[What to produce]: Every entry must be repeated exactly. Exclude all pictures.

[Supplied data]:
-- -- --
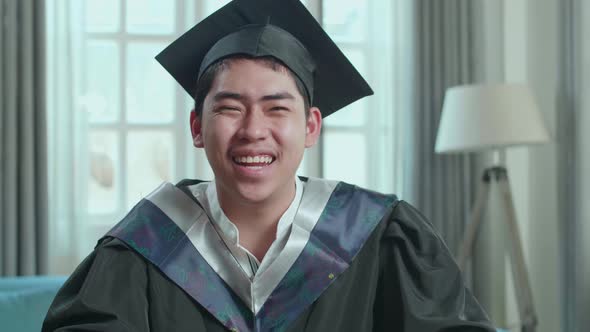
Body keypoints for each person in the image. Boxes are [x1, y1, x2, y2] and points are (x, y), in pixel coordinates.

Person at [43, 0, 496, 331]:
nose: (253, 130)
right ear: (197, 127)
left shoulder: (382, 235)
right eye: (230, 108)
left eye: (277, 108)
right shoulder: (144, 243)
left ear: (311, 126)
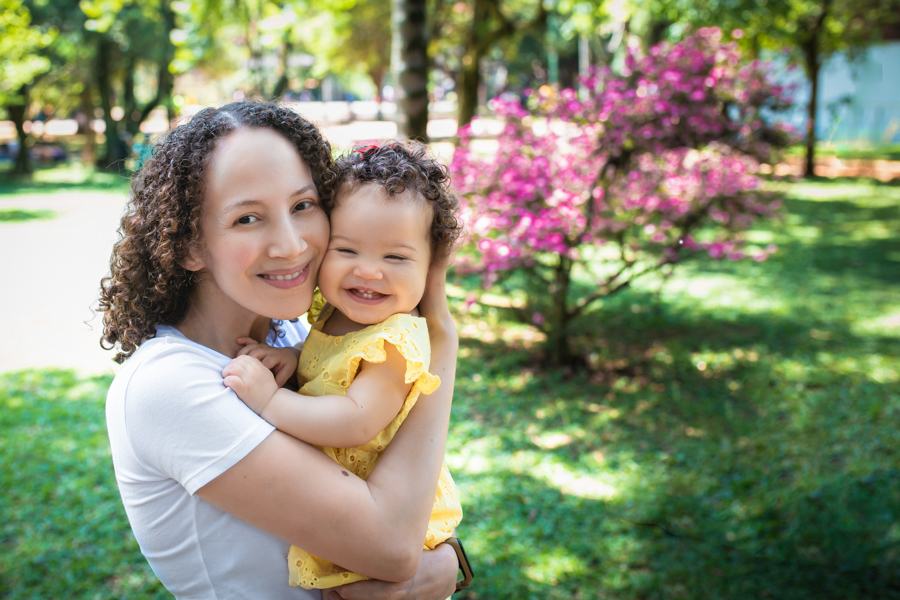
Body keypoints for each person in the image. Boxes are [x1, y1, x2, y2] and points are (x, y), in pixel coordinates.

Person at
-- -- --
[Problem solution]:
Body keypoints for each person in the image. Boxes are [x1, y1, x2, y2] and points are (x, y), in pixel coordinates.

Person at [43, 0, 496, 331]:
nose: (253, 130)
right ear: (197, 127)
left shoulder: (382, 235)
right eye: (230, 108)
left eye: (277, 108)
right shoulder: (144, 243)
left ear: (311, 126)
Body keypoints for each person in the image. Boxes are [x1, y1, x2, y2] and points are (x, y), in pixel coordinates.

Person at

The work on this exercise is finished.